I have been using dbPowerAmp for converting SACD rips to FLAC. This software converts to 96/24 by default, but it can be changed if 88.2/24 is preferred.
I have many rips converted to 96/24 because of compatibility reasons. My sound card driver was unable to play multi-channel 88.2/24 until recently, so I am sticking with 96/24 and I am happy with it. Moreover, I don't normalise the volume of the FLAC files, and keep them at -6db.

I am not an expert of the technicalities, but it seems there is disagreement about the advantages of 88.2 vs 96 with modern converters. See this thread:

My ears don't notice a difference, but I haven't done a null test to check how the two sample rates compare.

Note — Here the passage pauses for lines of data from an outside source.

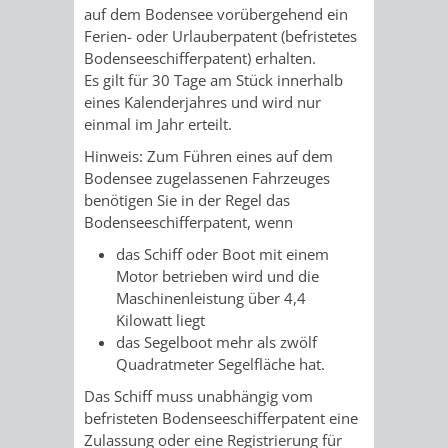
STADTENTWICKLUNG
HILFE
auf dem Bodensee vorübergehend ein
TAGESORDNUNG
BERATUNGSERGEBNI
Ferien- oder Urlauberpatent (befristetes
BERATUNGSERGEBNISSE
Bodenseeschifferpatent) erhalten.
MENSCHEN
MENSCHEN
/
Es gilt für 30 Tage am Stück innerhalb
eines Kalenderjahres und wird nur
MIT
MIT
SITZUNGSUNTERLAGEN
einmal im Jahr erteilt.
BEHINDERUNG
DEMENZ
Hinweis:
Zum Führen eines auf dem
UMLEGUNGSAUSSCHUSS
BERATENDE
Bodensee zugelassenen Fahrzeuges
benötigen Sie in der Regel das
MIGRANTEN
BAUHERREN
AUSSCHÜSSE
Bodenseeschifferpatent,
wenn
/
BAUHERRENBERATUNG
GRUNDSTÜCKSWERTERMITTLUNG
BERATUNGSERGEBNISS
das Schiff oder Boot mit einem
Motor betrieben wird und die
FLÜCHTLINGE
RATHAUS
Maschinenleistung über 4,4
DENKMALSCHUTZ
VERKAUF
Kilowatt liegt
das Segelboot mehr als zwölf
STÄDTISCHER
AUFGABEN
STEUERVORTEILE
Quadratmeter Segelfläche hat.
BAUPLÄTZE
DER
Das Schiff muss unabhängig vom
SATZUNGEN
befristeten Bodenseeschifferpatent eine
BÜRGERMEISTER
ÄMTER
UNTEREN
VERKAUF
Zulassung oder eine Registrierung für
IM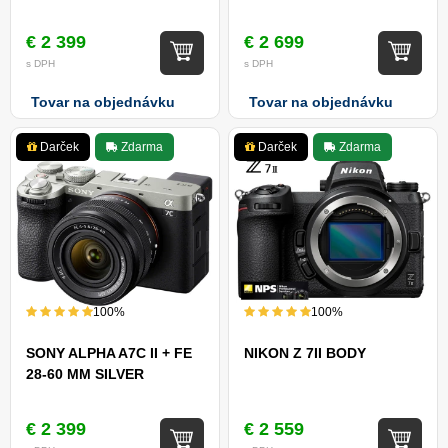
€ 2 399
€ 2 699
s DPH
s DPH
Tovar na objednávku
Tovar na objednávku
Darček
Zdarma
Darček
Zdarma
100%
100%
SONY ALPHA A7C II + FE
NIKON Z 7II BODY
28-60 MM SILVER
€ 2 399
€ 2 559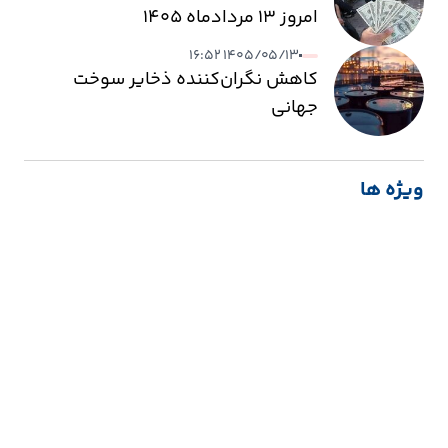
امروز ۱۳ مردادماه ۱۴۰۵
۱۴۰۵/۰۵/۱۳ ۱۶:۵۲
کاهش نگران‌کننده ذخایر سوخت
جهانی
ویژه ها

I could play DSD directly, and send it to the AVR, but FLAC is so much convenient. I just keep the SACD ISO image as a backup, should I ever need it.

I'm currently in the process of extracting DSF from SACD ISO images so that I can convert the resulting DSD files to FLAC (my system isn't fully DSD capable, hence the need for FLAC) and dbPoweramp looks like it does the conversion with ease and with a very friendly user interface - I've used dbPoweramp previously to convert sample rates and what not. Anyway, I'll give it a go with a sample rate of 88.2 and see how it goes. I read threads where normalising and dither are mentiond but it looks like DBPA just gets on with it, at least I think that's the case.

Interestingly, the DBPA guy in that thread you included a link to is indeed incredibly convinced that 24/96 is the way to go when using DBPA to convert DSD to FLAC. I know nothing though so I'll go with the sample rate of 88.2 as that's what most people say is most suitable.


300 Club - QQ All-Star
Nov 23, 2015
I did some dsf to flac conversions using dbpoweramp, but was disappointed in the results. Just didn't sound as good. So I've been keeping them as is. I have lots of playback options - Yamaha receivers, Oppos, one of my Sony blurays, a Marantz headphone amp, and the aforementioned Fiio portable. But I'm really only hurting for storage space on my portable where I'm scraping by with 1 TB. :) I have to be somewhat selective with the dsfs.